"Mengapa ada orang-orang tertentu yang harus menderita dalam dunia dan semesta yang indah ini? Mengapa orang tidak bisa hidup bersama dalam damai dan kerukunan, dalam penikmatan segala yang indah dan benar dan baik dalam alam serta kehidupannya?"
Y.B. Mangunwijaya, Burung-Burung Rantau (1992)
Mengenang Romo Mangunwijaya
Manusia dan kemanusiaan di dunia yang terus berubah adalah topik besar yang direfleksikan oleh Y.B. Mangunwijaya dalam karya-karyannya, termasuk dalam hal-hal yang berkenaan dengan gagasannya mengenai pendidikan. Pada manusia ada hati nurani, yang menjadi "rumah" asal-usul mengalirnya rasa kemanusiaan manusia. Melalui pendidikan yang membebaskan, manusia menemukan dirinya berada di dunia Tarik-ulur dan melihat dengan lebih terang harga dari keputusan-keputusan yang dibuatnya.
Dalam bahasa Latin, hati nurani berarti conscientia. Kata conscientia memberikan gamabaran tentang ikatan batiniah antara manusia dan pengetahuan yang dimilikinya. Sebagaimana pengetahuan tidak pernah datang dengan sendirinya, manusia dengan pengetahuannya (homo cum scientia) tidak pernah existing dan sekaligus operating secara tiba-tiba. Di arena pendidikanlah, menurut Romo Mangun, kemampuan manusia untuk berpengetahuan berjumpa dengan tantangan-tantangan yang mendewasakan.
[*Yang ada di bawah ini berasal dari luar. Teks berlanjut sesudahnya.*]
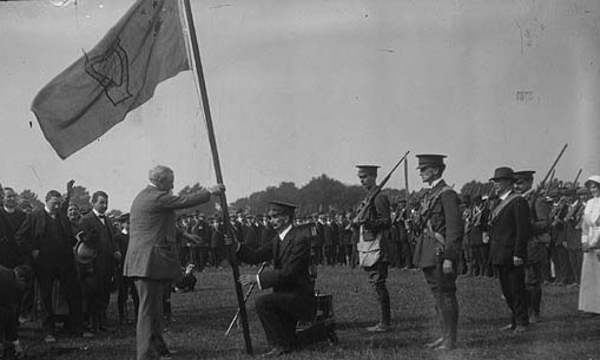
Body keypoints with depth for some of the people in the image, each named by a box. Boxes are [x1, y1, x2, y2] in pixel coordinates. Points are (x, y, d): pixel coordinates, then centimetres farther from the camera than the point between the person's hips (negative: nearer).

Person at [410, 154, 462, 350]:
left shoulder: (447, 194, -13)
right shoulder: (429, 195, 15)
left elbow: (455, 229, -18)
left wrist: (449, 258, -21)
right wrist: (416, 227, 6)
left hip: (441, 253, -9)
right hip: (429, 255, 9)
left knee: (446, 296, -3)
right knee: (438, 295, 14)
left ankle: (451, 340, 3)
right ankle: (445, 336, 22)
Romo Mangun menerapkan gagasannya mengenai kemanusiaan dan pendidikan yang membebaskan, antara lain dengan mendirikan Sekolah Dasar Mangunan tahun 1990-an. Sekolah tersebut mengambil jalan alternatif dibandingkan dengan format sekolah-sekolah konvensional pada masa itu. Dari pada mengikuti proses belajar yang bersifat dogmatis, di situ manusia muda berinteraksi dengan kawan-kawan dan lingkungannya, mengenal diri dan dunia, membangun imajinasi dengan mimpi-mimpinnya, serta belajar untuk "menguasai diri" dari pada "menguasai materi"maupun "menguasai orang lain".
Yang ditempuh Romo Mangun itu menggemakan pepatah Afrika: "It takes a village to raise a child." Pepatah ini menyuratkan, arena pendidikan lebih kompleks dan spontan dari pada sekedar ruangan-ruangan kelas dengan segala tata caranya. Kompleksitas-sebagaimana yang terjadi pada sebuah kampung (bukan ruang kelas) diyakini menjadi dasar berlangsungnya pembentukan atau formasi karakter manusia individual. Kompleksitas manusia yang individual sekaligus sosial mewujud dalam eksistensial warga ditengah konteks kehidupan bersama (communio).